- BRIEF: All lines from the one containing "ring mcp: (346, 228)" through the last line below must be duplicated exactly, with nothing outside that span.

[Images with localized body landmarks]
►
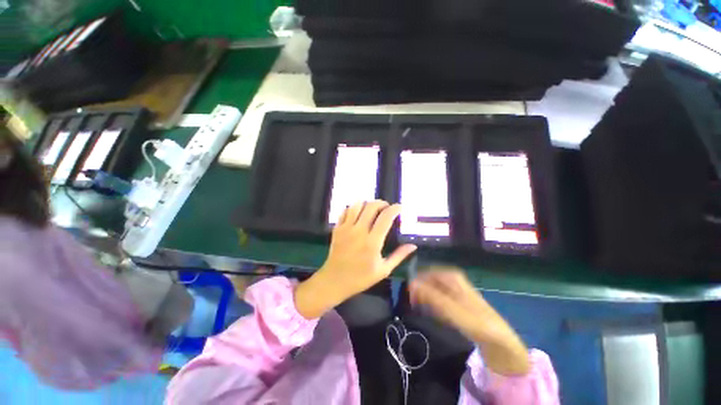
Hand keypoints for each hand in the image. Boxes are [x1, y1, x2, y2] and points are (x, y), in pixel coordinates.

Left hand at [295, 201, 416, 318]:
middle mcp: (359, 231)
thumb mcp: (383, 270)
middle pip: (371, 206)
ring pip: (357, 205)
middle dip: (381, 203)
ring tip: (372, 208)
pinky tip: (358, 213)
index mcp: (372, 242)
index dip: (394, 209)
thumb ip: (399, 256)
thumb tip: (413, 245)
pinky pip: (345, 211)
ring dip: (367, 203)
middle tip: (386, 207)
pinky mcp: (337, 228)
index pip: (385, 218)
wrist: (334, 281)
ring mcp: (346, 228)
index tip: (400, 207)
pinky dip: (354, 208)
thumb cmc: (360, 278)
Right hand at [409, 268, 530, 375]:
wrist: (499, 340)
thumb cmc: (476, 322)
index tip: (409, 298)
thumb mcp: (451, 308)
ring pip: (431, 290)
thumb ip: (430, 295)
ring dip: (425, 300)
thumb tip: (411, 283)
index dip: (415, 284)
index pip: (424, 273)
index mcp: (450, 275)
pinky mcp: (455, 300)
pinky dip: (433, 306)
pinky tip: (433, 315)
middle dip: (419, 292)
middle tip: (414, 307)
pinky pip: (437, 299)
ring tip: (422, 312)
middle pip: (427, 281)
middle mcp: (451, 278)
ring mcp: (454, 289)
◄
- WRITTEN ANSWER:
ring mcp: (346, 228)
index tip: (400, 207)
pinky dip: (354, 208)
thumb cmc: (360, 278)
Right hand at [409, 268, 530, 375]:
wrist: (499, 340)
thumb cmc: (476, 322)
index tip: (409, 298)
thumb mcp: (451, 308)
ring pip: (431, 290)
thumb ip: (430, 295)
ring dip: (425, 300)
thumb tip: (411, 283)
index dip: (415, 284)
index pip: (424, 273)
index mcp: (450, 275)
pinky mcp: (455, 300)
pinky dip: (433, 306)
pinky tip: (433, 315)
middle dip: (419, 292)
middle tip: (414, 307)
pinky pip: (437, 299)
ring tip: (422, 312)
middle pip: (427, 281)
middle mcp: (451, 278)
ring mcp: (454, 289)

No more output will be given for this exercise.